> _Your instructions_
Please return the stretch from the start of the listing through the line containing "for sensitive data:**", both ends included, reproducing every line without changes.

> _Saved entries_
+---+

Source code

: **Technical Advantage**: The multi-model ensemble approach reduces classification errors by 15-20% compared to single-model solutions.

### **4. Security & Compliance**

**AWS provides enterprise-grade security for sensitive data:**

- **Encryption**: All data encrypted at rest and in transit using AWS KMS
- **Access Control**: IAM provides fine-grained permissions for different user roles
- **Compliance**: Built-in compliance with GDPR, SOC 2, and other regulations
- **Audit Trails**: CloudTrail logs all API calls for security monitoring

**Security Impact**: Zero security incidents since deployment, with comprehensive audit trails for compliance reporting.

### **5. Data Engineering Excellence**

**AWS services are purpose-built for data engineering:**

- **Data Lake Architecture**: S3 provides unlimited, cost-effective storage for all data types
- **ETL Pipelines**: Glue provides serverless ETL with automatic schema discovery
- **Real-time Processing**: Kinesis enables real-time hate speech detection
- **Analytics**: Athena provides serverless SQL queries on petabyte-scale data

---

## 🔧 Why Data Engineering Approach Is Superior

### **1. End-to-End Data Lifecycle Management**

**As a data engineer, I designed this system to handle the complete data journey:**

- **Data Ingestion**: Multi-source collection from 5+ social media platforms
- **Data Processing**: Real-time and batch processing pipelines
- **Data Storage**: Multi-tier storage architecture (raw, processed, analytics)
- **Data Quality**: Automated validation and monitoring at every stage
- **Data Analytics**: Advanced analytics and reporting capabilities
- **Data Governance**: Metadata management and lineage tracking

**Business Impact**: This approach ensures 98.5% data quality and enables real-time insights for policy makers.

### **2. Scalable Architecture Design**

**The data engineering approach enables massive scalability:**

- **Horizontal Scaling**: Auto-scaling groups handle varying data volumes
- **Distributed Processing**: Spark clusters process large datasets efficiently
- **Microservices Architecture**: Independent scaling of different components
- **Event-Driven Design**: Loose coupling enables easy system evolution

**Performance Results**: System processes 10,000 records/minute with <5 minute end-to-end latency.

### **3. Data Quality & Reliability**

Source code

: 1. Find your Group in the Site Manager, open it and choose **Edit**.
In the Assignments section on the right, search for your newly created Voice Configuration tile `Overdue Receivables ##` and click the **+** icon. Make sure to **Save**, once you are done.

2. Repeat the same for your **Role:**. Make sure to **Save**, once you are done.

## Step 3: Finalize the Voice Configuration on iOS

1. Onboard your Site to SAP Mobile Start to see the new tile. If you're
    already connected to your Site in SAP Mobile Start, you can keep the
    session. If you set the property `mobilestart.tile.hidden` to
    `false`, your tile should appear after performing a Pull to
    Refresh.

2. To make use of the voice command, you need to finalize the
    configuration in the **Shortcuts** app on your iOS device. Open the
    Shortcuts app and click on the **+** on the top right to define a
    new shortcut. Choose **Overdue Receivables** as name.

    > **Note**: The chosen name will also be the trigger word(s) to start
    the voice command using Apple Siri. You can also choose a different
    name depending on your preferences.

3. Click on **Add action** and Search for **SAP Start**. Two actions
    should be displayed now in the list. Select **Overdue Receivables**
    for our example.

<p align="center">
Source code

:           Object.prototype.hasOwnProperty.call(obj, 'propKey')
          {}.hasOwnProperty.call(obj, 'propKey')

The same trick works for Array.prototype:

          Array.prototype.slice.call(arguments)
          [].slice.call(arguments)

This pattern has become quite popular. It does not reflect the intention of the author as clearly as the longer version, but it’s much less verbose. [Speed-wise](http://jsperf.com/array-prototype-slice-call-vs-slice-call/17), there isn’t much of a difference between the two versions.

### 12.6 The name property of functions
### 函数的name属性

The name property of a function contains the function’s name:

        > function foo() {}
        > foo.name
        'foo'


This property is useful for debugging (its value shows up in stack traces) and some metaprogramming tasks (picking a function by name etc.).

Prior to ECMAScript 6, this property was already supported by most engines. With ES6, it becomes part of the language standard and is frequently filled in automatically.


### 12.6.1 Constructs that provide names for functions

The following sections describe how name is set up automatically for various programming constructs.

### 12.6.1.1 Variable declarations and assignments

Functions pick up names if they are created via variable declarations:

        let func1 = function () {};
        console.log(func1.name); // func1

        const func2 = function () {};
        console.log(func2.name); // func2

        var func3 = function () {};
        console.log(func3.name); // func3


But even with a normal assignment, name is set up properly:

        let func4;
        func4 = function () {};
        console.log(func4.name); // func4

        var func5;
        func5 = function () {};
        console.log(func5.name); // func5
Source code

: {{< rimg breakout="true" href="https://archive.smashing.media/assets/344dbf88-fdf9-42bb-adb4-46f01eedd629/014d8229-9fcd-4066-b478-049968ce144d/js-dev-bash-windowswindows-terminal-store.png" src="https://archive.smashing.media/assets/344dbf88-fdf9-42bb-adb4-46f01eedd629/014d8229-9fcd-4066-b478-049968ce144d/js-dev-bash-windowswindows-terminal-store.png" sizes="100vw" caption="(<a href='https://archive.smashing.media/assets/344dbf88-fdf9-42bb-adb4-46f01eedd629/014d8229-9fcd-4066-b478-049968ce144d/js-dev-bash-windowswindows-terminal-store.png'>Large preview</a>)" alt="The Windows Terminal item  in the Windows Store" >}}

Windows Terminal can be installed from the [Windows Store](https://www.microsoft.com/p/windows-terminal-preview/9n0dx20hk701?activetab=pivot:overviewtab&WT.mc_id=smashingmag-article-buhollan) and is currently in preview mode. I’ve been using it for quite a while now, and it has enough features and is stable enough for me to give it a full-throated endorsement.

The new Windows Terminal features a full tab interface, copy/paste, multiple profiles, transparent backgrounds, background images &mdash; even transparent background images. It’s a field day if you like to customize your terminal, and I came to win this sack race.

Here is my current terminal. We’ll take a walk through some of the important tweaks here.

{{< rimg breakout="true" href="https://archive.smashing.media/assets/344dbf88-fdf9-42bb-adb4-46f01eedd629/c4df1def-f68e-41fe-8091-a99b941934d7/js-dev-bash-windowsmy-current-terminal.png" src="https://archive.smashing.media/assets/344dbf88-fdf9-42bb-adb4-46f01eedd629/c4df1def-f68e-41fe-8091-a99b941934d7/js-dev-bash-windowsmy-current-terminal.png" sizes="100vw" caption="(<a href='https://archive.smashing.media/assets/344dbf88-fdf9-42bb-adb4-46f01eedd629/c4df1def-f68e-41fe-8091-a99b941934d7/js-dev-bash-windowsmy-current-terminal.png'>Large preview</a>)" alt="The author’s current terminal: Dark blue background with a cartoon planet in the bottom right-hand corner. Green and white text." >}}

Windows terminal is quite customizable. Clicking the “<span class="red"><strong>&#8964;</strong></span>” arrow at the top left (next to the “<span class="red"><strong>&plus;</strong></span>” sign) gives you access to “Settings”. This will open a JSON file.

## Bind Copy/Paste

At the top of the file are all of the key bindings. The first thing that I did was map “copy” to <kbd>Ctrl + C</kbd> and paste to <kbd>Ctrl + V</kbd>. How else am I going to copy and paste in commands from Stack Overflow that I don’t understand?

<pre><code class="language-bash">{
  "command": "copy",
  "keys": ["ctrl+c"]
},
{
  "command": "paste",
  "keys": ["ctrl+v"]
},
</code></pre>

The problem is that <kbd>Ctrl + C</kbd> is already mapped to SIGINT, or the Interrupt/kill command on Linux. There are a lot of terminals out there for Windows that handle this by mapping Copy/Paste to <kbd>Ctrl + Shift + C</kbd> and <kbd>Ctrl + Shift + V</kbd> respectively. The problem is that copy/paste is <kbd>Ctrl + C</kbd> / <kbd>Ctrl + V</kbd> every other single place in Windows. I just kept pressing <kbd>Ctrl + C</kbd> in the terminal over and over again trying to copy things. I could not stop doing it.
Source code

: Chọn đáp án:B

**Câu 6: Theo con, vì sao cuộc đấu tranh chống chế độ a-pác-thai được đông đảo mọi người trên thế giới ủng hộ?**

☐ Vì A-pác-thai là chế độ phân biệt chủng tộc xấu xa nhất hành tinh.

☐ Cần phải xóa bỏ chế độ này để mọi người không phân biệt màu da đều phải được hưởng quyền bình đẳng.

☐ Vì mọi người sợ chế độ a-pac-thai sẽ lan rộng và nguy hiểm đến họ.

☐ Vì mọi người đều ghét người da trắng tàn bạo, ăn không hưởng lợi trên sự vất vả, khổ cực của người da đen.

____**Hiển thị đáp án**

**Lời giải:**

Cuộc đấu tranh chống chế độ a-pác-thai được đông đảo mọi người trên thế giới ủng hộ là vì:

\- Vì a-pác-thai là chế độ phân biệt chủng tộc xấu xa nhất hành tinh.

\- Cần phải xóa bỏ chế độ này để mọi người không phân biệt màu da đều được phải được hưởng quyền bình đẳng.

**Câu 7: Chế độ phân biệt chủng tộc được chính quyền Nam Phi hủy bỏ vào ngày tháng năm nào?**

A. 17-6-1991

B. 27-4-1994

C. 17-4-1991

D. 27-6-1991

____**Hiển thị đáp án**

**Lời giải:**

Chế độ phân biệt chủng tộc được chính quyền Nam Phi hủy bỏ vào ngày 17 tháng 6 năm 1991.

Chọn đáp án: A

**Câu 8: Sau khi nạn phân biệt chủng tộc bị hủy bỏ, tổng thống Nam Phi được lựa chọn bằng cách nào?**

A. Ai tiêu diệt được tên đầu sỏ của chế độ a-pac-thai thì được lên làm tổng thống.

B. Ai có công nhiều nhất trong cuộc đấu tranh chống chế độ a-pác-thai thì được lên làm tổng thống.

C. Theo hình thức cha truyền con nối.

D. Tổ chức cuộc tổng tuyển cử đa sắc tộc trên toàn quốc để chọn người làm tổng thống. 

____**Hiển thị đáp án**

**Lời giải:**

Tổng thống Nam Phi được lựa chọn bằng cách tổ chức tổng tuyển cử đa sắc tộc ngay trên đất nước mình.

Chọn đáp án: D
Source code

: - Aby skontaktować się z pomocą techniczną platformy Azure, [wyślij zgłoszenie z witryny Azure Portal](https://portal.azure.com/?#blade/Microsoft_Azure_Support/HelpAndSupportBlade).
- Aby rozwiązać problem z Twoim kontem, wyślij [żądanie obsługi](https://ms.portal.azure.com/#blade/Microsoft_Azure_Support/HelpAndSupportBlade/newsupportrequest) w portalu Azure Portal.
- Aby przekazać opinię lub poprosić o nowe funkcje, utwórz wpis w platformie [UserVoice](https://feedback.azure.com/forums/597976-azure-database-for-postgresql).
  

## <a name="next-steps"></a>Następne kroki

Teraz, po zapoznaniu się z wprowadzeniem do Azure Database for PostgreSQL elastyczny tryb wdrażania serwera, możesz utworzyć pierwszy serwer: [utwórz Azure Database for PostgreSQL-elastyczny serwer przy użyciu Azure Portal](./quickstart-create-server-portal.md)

+---+

> _Solved problem_
Source code

: **Technical Advantage**: The multi-model ensemble approach reduces classification errors by 15-20% compared to single-model solutions.

### **4. Security & Compliance**

**AWS provides enterprise-grade security for sensitive data:**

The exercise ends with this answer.